Task prompt: What are the lines from the one containing "thumb ip: (255, 181)" through the end of the listing below? Return them exactly, and only them.

##### Records shown

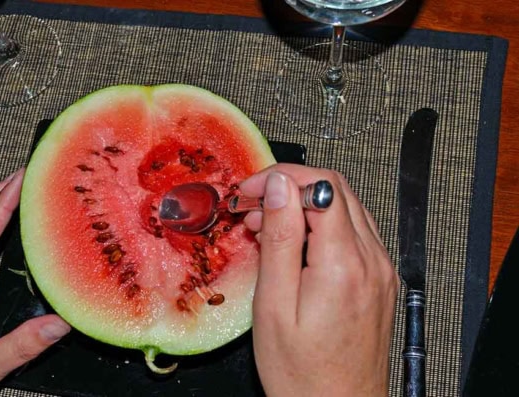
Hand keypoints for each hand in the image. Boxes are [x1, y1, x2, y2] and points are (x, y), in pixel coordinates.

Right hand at [240, 164, 398, 396]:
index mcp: (345, 264)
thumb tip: (279, 188)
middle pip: (336, 189)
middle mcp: (372, 261)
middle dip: (290, 186)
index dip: (281, 178)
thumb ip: (279, 239)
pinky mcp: (380, 280)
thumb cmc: (304, 374)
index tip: (250, 190)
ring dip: (305, 204)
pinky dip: (322, 224)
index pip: (320, 187)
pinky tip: (294, 243)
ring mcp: (381, 270)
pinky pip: (354, 232)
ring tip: (266, 225)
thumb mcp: (274, 305)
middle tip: (252, 206)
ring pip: (346, 207)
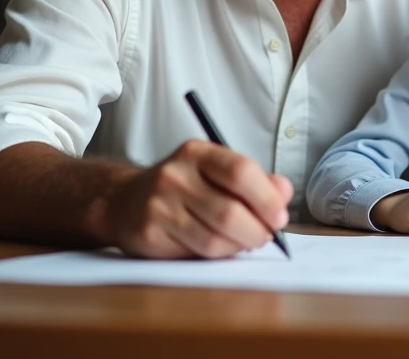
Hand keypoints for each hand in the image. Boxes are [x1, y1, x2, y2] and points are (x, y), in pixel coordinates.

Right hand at [104, 139, 292, 258]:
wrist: (124, 201)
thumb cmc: (185, 187)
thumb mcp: (217, 172)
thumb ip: (255, 181)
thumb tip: (284, 191)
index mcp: (197, 152)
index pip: (240, 172)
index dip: (267, 199)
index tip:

##########

Output of the task:
thumb ip: (255, 181)
thumb tip: (284, 191)
index mcp: (197, 152)
index pip: (240, 172)
index dip: (267, 199)
index tip:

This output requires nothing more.